To overcome these challenges, we introduced a novel hybrid action formulation that combines the deterministic velocity output from an IK module with an adaptive compensatory action generated by a deep reinforcement learning (DRL) policy network. Specifically, this compensatory action dynamically guides the manipulator to effectively avoid obstacles while maintaining goal-directed motion. Furthermore, our method incorporates a dynamic scaling factor to adaptively modulate exploration intensity. This scaling factor rapidly increases at the early training stages, promoting effective exploration and preventing inefficient exploration, and gradually slows down in later stages to refine the manipulator’s movements and decision-making precision. Additionally, the designed adaptive reward mechanism derived from an energy function further supports effective policy training by improving the exploration–exploitation balance.
The effectiveness of our proposed method was clearly demonstrated through rigorous comparisons with traditional DRL algorithms.
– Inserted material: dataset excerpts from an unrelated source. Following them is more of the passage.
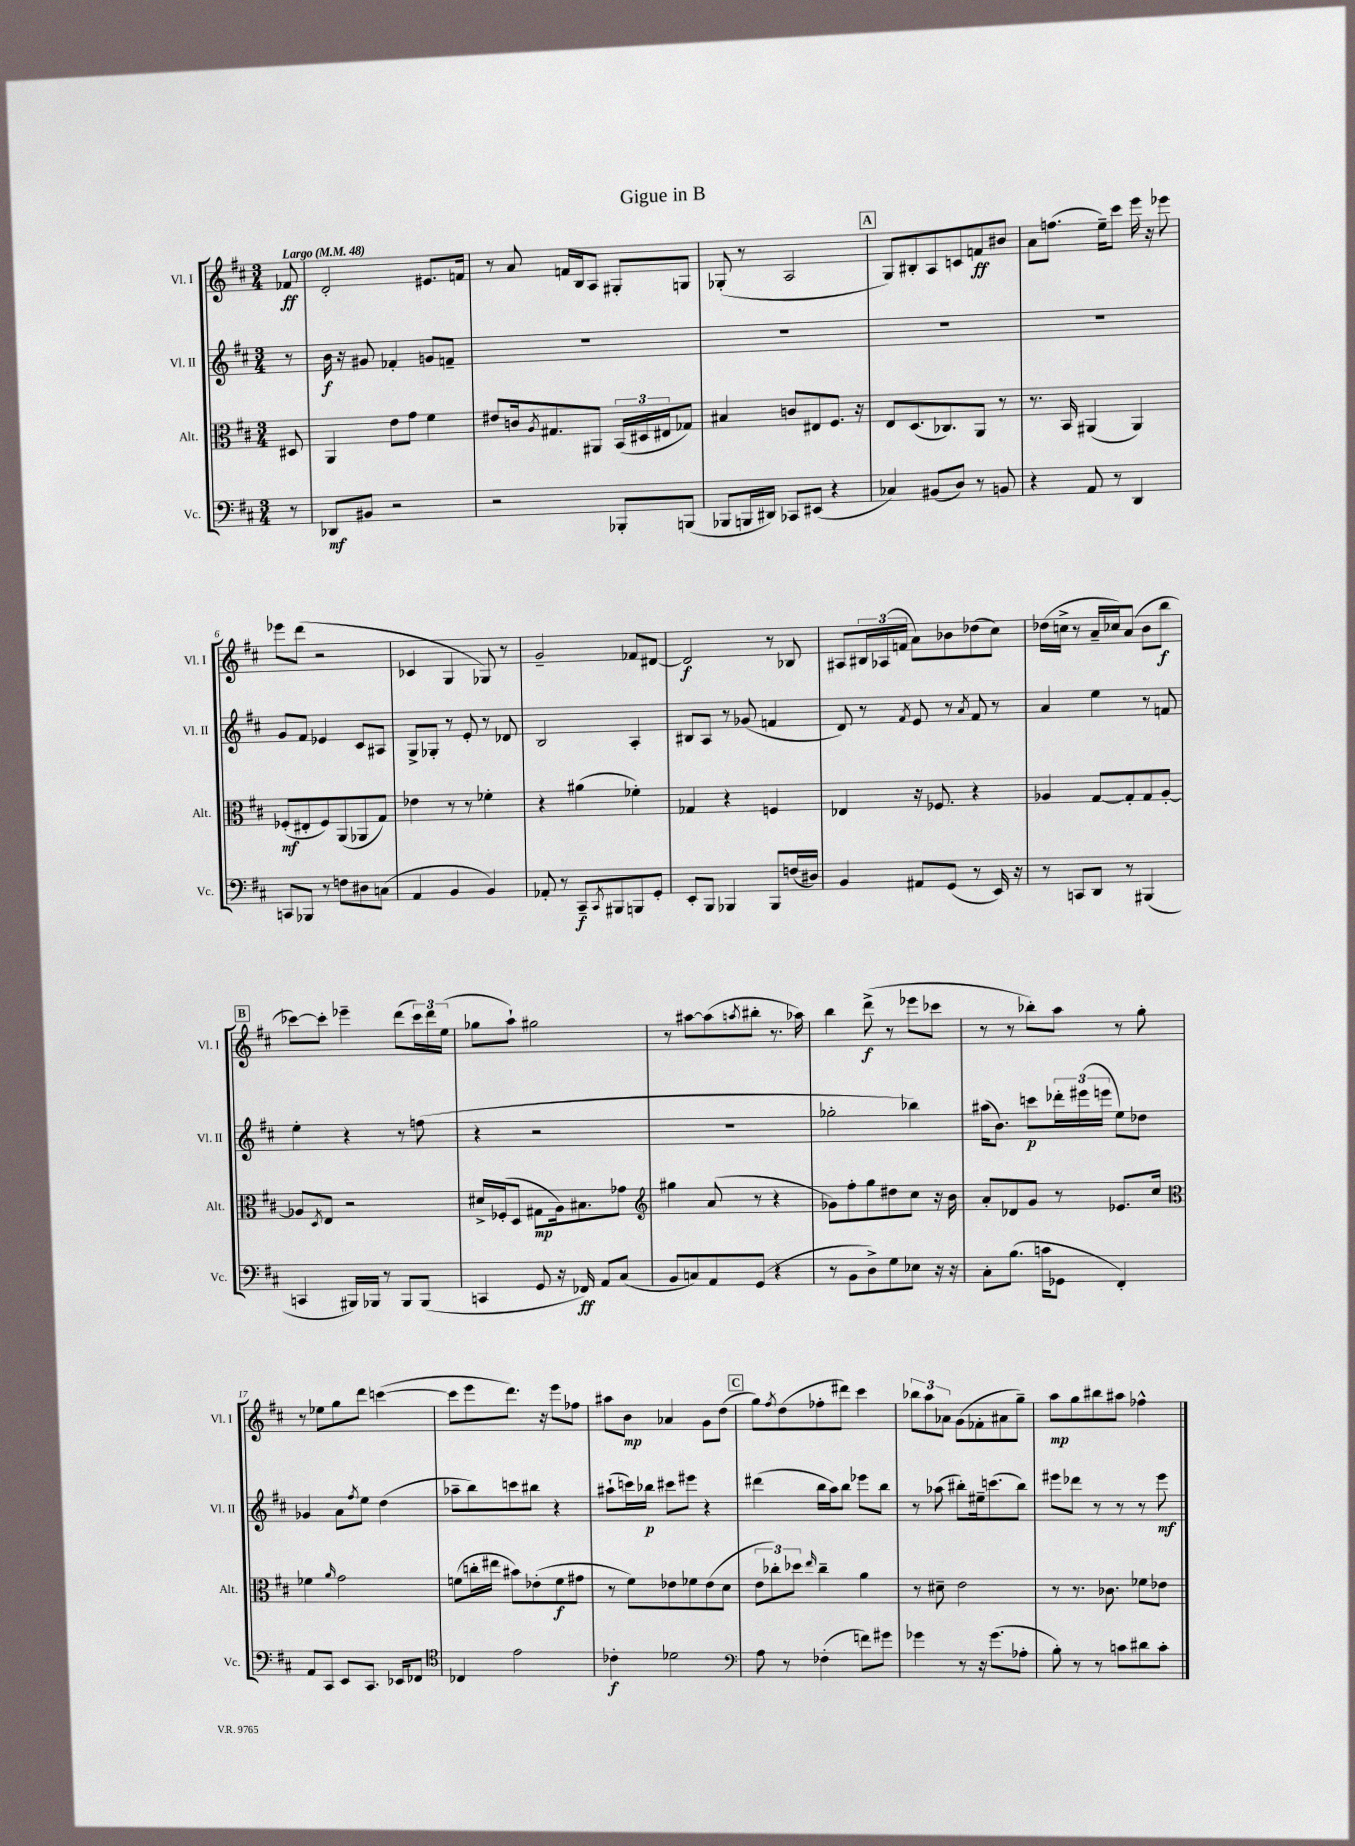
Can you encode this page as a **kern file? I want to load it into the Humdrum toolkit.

**kern	**dynam	**kern	**dynam	**kern	**dynam	**kern	**dynam
*part4	*part4	*part3	*part3	*part2	*part2	*part1	*part1
*staff4	*staff4	*staff3	*staff3	*staff2	*staff2	*staff1	*staff1
*I"Vc.	*	*I"Alt.	*	*I"Vl. II	*	*I"Vl. I	*
*I'Vc.	*	*I'Alt.	*	*I'Vl. II	*	*I'Vl. I	*
*clefF4	*	*clefC3	*	*clefG2	*	*clefG2	*
*k[f#c#]	*	*k[f#c#]	*	*k[f#c#]	*	*k[f#c#]	*
*M3/4	*	*M3/4	*	*M3/4	*	*M3/4	*
*MM48	*	*MM48	*	*MM48	*	*MM48	*
=	=	=	=	=	=	=	=
!	!	!	!	!	!	!LO:TX:a:B:t=Largo	!
8r	.	8D#X/	.	8r	.	8f-X/	ff
=1	=1	=1	=1	=1	=1	=1	=1
8DD-X/L	mf	4AA/	.	16b\	f	2d'/	.
.	.	.	.	16r	.	.	.
8BB#X/J	.	.	.	8g#X/	.	.	.
2r	.	8e\L	.	4f-X'/	.	.	.
.	.	8g\J	.	.	.	.	.
.	.	4f#\	.	8gn/L	.	8.e#X/L	.
.	.	.	.	8fn~/J	.	.	.
.	.	.	.	.	.	16fn/Jk	.
=2	=2	=2	=2	=2	=2	=2	=2
2r	.	8e#X/L	.	2.r	.	8r	.
.	.	16cn/k	.	.	.	8a/	.
.	.	8qA/	.	.	.	.	.
.	.	8.G#X/	.	.	.	.	.
.	.	.	.	.	.	16fn/LL	.
.	.	.	.	.	.	16B/J	.
.	.	8AA#X/J	.	.	.	8A/J	.
8BBB-X'/L	.	(24BB/LL	.	.	.	8G#X'/L	.
.	.	24D#X/	.	.	.	.	.
.	.	24E#X/J	.	.	.	.	.
(8BBBn/J	.	8G-X/J)	.	.	.	8Gn/J	.
=3	=3	=3	=3	=3	=3	=3	=3
8BBB-X/L	.	4B#X/	.	2.r	.	(8G-X'/	.
16BBBn/L	.	.	.	.	.	8r	.
16DD#X/JJ)	.	.	.	.	.	.	.
8CC-X/L	.	8cn/L	.	.	.	2A/	.
(8EE#X/J	.	8E#X/	.	.	.	.	.
4r	.	8.F#/J	.	.	.	.	.
.	.	16r	.	.	.	.	.
!!LO:REH:place=s1:t=A
=4	=4	=4	=4	=4	=4	=4	=4
4C-X/)	.	8E/L	.	2.r	.	8G/L)	.
.	.	(8.D/	.	.	.	8B#X'/	.
(8BB#X/L	.	.	.	.	.	8A/	.
.	.	8.C-X/)	.	.	.	.	.
8D/J)	.	.	.	.	.	8cn/	.
8r	.	8AA/J	.	.	.	8fn/	ff
8BBn/	.	8r	.	.	.	8b#X/J	.
=5	=5	=5	=5	=5	=5	=5	=5
4r	.	8.r	.	2.r	.	8a\L	.
.	.	.	.	.	.	(8.ffn\J	.
.	.	16BB/	.	.	.	.	.
8AA/	.	(4AA#X/	.	.	.	.	.
.	.	.	.	.	.	16ee~\KL)	.
8r	.	.	.	.	.	8ccc#\J	.
4DD/	.	4AA#/)	.	.	.	16eee\	.
.	.	.	.	.	.	16r	.
.	.	.	.	.	.	8eee-X\	.
!!LO:LB:g=z
=6	=6	=6	=6	=6	=6	=6	=6
8CCn/L	.	(8F-X'/L	mf	8g/L	.	8eee-X\L	.
8BBB-X/J	.	8E#X'/	.	8f#/J	.	(8ddd\J	.
8r	.	8F-/)	.	4e-X/	.	2r	.
8Fn\L	.	(8AA/	.	.	.	.	.
8D#X\	.	8AA-X/	.	8c#/L	.	.	.
(8Cn\J	.	8G/J)	.	8A#X/J	.	.	.
=7	=7	=7	=7	=7	=7	=7	=7
4AA/	.	4e-X\	.	8G^/L	.	4c-X/	.
.	.	.	.	8G-X'/J	.	.	.
4BB/	.	8r	.	8r	.	4G/	.
.	.	8r	.	8e'/	.	.	.
4BB/)	.	4f-X'\	.	8r	.	8G-X/)	.
.	.	.	.	8d-X/	.	8r	.
=8	=8	=8	=8	=8	=8	=8	=8
8AA-X'/	.	4r	.	2B/	.	2g~/	.
8r	.	.	.	.	.	.	.
8CC#~/L	f	(4a#X\	.	.	.	.	.
8qCC#/	.	.	.	.	.	.	.
8BBB#X/	.	.	.	.	.	.	.
8BBBn/	.	4f-X'\)	.	4A'/	.	8f-X/L	.
8GG'/J	.	.	.	.	.	[8d#X/J	.
=9	=9	=9	=9	=9	=9	=9	=9
8EE'/L	.	4G-X/	.	8B#X/L	.	2d#/]	f
8BBB/J	.	.	.	8A/J	.	.	.
4BBB-X/	.	4r	.	8r	.	.	.
.	.	.	.	(8g-X/	.	.	.
8BBB-/L	.	4Fn/	.	4fn/	.	8r	.
(16Fn/L	.	.	.	.	.	8B-X/	.
16D#X/JJ)	.	.	.	.	.	.	.
=10	=10	=10	=10	=10	=10	=10	=10
4BB/	.	4E-X/	.	8d/)	.	8A#X/L	.
.	.	.	.	8r	.	24B#X/L	.
.	.	.	.	.	.	(24A-X/	.
.	.	.	.	.	.	24fn/JJ	.
.	.	.	.	8qf#/	.	.	.
8AA#X/L	.	16r	.	8e/	.	8a\L)	.
.	.	8.F-X/	.	.	.	.	.
(8GG/J	.	.	.	8r	.	8b-X\	.
.	.	.	.	8qa/	.	.	.
8r	.	4r	.	8f#/	.	(8dd-X\	.
16EE/)	.	.	.	8r	.	8cc#\J)	.
16r	.	.	.	.	.	.	.
=11	=11	=11	=11	=11	=11	=11	=11
8r	.	4A-X/	.	4a/	.	(16dd-X\LL	.
.	.	.	.	.	.	16ccn^\JJ	.
8CCn/L	.	.	.	.	.	8r	.
8DD/J	.	[8G/L	.	4ee\	.	16a~/LL	.
.	.	.	.	.	.	16cc-X/J)	.
8r	.	8G'/]	.	.	.	(8a/J	.
(4BBB#X/	.	8G/	.	8r	.	8b\L	.
.	.	[8A-'/J	.	8fn/	.	8bb\J	f
!!LO:LB:g=z
!!LO:REH:place=s1:t=B
=12	=12	=12	=12	=12	=12	=12	=12
4CCn/	.	8A-X/L]	.	4ee'\	.	[8ccc-X\L)	.
.	.	8qD/	.	.	.	.	.
.	.	8E/J	.	.	.	8ccc-'\J]	.
16BBB#X/LL)	.	2r	.	4r	.	4eee-X~\	.
16BBB-X/JJ	.	.	.	.	.	.	.
8r	.	.	.	.	.	.	.
8BBB-/L	.	.	.	8r	.	(8ddd\L	.
(8BBB-/J	.	.	.	(8ffn\	.	24ccc-\L)	.
.	.	.	.	.	.	24ddd\	.
.	.	.	.	.	.	(24ee\JJ	.
=13	=13	=13	=13	=13	=13	=13	=13
4CCn/	.	16d#X^/LL	.	4r	.	8gg-X\L	.
.	.	(16F-X'/J	.	.	.	.	.
.	.	8D/J	.	.	.	8aa`\J)	.
8GG/	.	8G#X\L	mp	2r	.	2gg#X\	.
16r	.	16A\k)	.	.	.	.	.
16FF-X/)	ff	8.B#X\	.	.	.	.	.
8AA/L	.	.	.	.	.	.	.
(8C#/J	.	8g-X\J	.	.	.	.	.
=14	=14	=14	=14	=14	=14	=14	=14
*	*	*clefG2	*	*	*	*	*
8BB/L	.	4gg#X\	.	2.r	.	8r	.
8Cn/)	.	.	.	.	.	[8aa#X\L	.
8AA/	.	(8a/	.	.	.	(8aa#\]	.
.	.	.	.	.	.	8qaan/	.
(8GG/J	.	8r	.	.	.	8bb#X'\J	.
4r	.	4r	.	.	.	8.r	.
.	.	.	.	.	.	16aa-X\)	.
=15	=15	=15	=15	=15	=15	=15	=15
8r	.	8g-X\L)	.	2gg-X'\	.	4bb\	.
8BB\L	.	8ff#'\	.	.	.	.	.
8D^\)	.	8gg\	.	.	.	(8ddd^\	f
8G\	.	8dd#X\	.	.	.	8r	.
8E-X\J	.	8cc#\J	.	4bb-X\)	.	8eee-X\L	.
16r	.	16r	.	.	.	8ccc-X\J	.
16r	.	16b\	.	.	.	.	.
=16	=16	=16	=16	=16	=16	=16	=16
8C#'\L	.	8a'/L	.	(16aa#X\KL	.	8r	.
.	.	.	.	8.b\J)	.	.	.
(8.B\J	.	8d-X/	.	.	.	8r	.
.	.	8g/J	.	8cccn\L	p	8bb-X'\L)	.
16cn\KL	.	.	.	.	.	.	.
8GG-X\J	.	8r	.	24ddd-X'\L	.	8aa\J	.
.	.	.	.	(24eee#X\	.	.	.
.	.	.	.	24eeen\JJ	.	.	.
4FF#'/)	.	8.e-X/L	.	8ee\L)	.	8r	.
.	.	.	.	8dd-X\J	.	8gg'\	.
.	.	16cc#/Jk	.	.	.	.	.
!!LO:LB:g=z
=17	=17	=17	=17	=17	=17	=17	=17
*	*	*clefC3	*	*	*	*	*
8AA/L	.	4f-X\	.	4g-X/	.	8r	.
8CC#/J	.	.	.	.	.	8ee-X\L	.
.	.	16qqa/	.	.	.	.	.
8EE/L	.	2g\	.	8a\L	.	8gg\	.
.	.	.	.	8qff#/	.	.	.
8.CC#/J	.	.	.	8ee\J	.	8ddd\J	.
.	.	.	.	(4dd\	.	([4cccn\	.
16EE-X/KL	.	.	.	.	.	.	.
8FF-X/J	.	.	.	.	.	.	.
=18	=18	=18	=18	=18	=18	=18	=18
*clefC4	*	*	*	*	*	*	*
4C-X/	.	(8fn\L	.	8aa-X~\L	.	8ccc\L]	.
.	.	16ccn'\L	.	8bb\)	.	8eee\	.
.	.	16ee#X\JJ	.	.	.	.	.
2e\	.	8b#X\L)	.	8cccn\	.	8.ddd\J)	.
.	.	(8e-X'\	.	8bb#X\J	.	.	.
.	.	.	.	.	.	16r	.
.	.	8f\	f	4r	.	8eee\L	.
.	.	8g#X\J	.	.	.	8ff-X\J	.
=19	=19	=19	=19	=19	=19	=19	=19
4c-X'\	f	8r	.	(8aa#X`\L	.	8aa#X\L	.
.	.	8f#\L)	.	16cccn\L)	.	8b\J	mp
.	.	.	.	16bb-X\JJ	p	.	.
2d-X\	.	8e-X\	.	8ccc#X\L	.	4a-X/	.
.	.	8f-X\	.	8eee#X\J	.	.	.
.	.	(8e-\	.	4r	.	8g\L	.
.	.	8d\J	.	.	.	(8dd\J	.
!!LO:REH:place=s1:t=C
=20	=20	=20	=20	=20	=20	=20	=20
*clefF4	*	*	*	*	*	*	*
8A\	.	12e\L	.	(4ddd#X\	.	8gg\L)	.
.	.	12cc-X'\)	.	.	.	.	.
.	.	.	.	.	.	8qff#/	.
8r	.	.	.	.	.	(8dd\	.
.	.	12dd-X\J	.	.	.	.	.
.	.	16qqee/	.	.	.	.	.
(4F-X'\	.	4cc-~\	.	16bb\LL	.	8ff-X'\	.
.	.	.	.	16aa\J)	.	.	.
.	.	.	.	8bb\J	.	8ddd#X\J)	.
8fn\L)	.	4a\	.	8eee-X\L	.	4ccc#\	.
8g#X\J	.	.	.	8bb\J	.	.	.
=21	=21	=21	=21	=21	=21	=21	=21
4g-X\	.	8r	.	8r	.	12bb-X\L	.
.	.	.	.	.	.	12aa\	.
.	.	8d#X~\	.	(8aa-X\	.	.	.
.	.	.	.	.	.	12a-X\J	.
8r	.	2e\	.	8bb#X'\L)	.	(8g\L	.
16r	.	.	.	16ee#X~\k	.	8f-X'\	.
(8.g-\L	.	.	.	(8.cccn\	.	.	.
.	.	.	.	.	.	8a#X\	.
8A-X'\J	.	.	.	8bb#\J)	.	8gg~\J)	.
=22	=22	=22	=22	=22	=22	=22	=22
8B'\)	.	8r	.	8eee#X\L	.	8aa\L	mp
8r	.	8.r	.	8ddd-X\J	.	8gg\	.
8r	.	.	.	8r	.	8bb#X\	.
.	.	8.c-X\	.	.	.	.	.
8cn\L	.	.	.	8r	.	8aa#X\J	.
8d#X\	.	8f-X\L	.	8r	.	4ff-X^^\	.
8c'\J	.	8e-X\J	.	8eee#\	mf	.	.
==	==	==	==	==	==	==	==
*-	*-	*-	*-	*-	*-	*-	*-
The experimental results indicate that our improved SAC algorithm achieved an average success rate of 86.65%, significantly higher than the 75.25% success rate of traditional SAC. Likewise, our improved DDPG method reached a success rate of 80.56%, markedly surpassing the traditional DDPG’s 71.33%. Moreover, the improved algorithms exhibited considerably lower reward and step variances, implying more stable and robust performance. Specifically, the improved SAC and DDPG recorded reward variances of 4.1266 and 6.6281, respectively, compared to their traditional counterparts (8.4654 and 11.8709). Step variances also decreased significantly from 20.55 to 8.27 (SAC) and from 27.57 to 11.90 (DDPG).
The superior performance of the proposed approach compared to traditional methods can be attributed primarily to the underlying strategy of transforming an infinite or extensive state space into a manageable finite subset. Traditional reinforcement learning methods often suffer from inefficient convergence due to their exhaustive exploration of irrelevant states, which contributes to higher variance and reduced success rates. In contrast, our dynamic exploration guidance, combined with adaptive reward-shaping and IK-based policy refinement, significantly narrows the exploration scope. This targeted approach not only accelerates convergence but also ensures more informed and precise decision-making, substantially enhancing the robot’s real-time path-planning capabilities.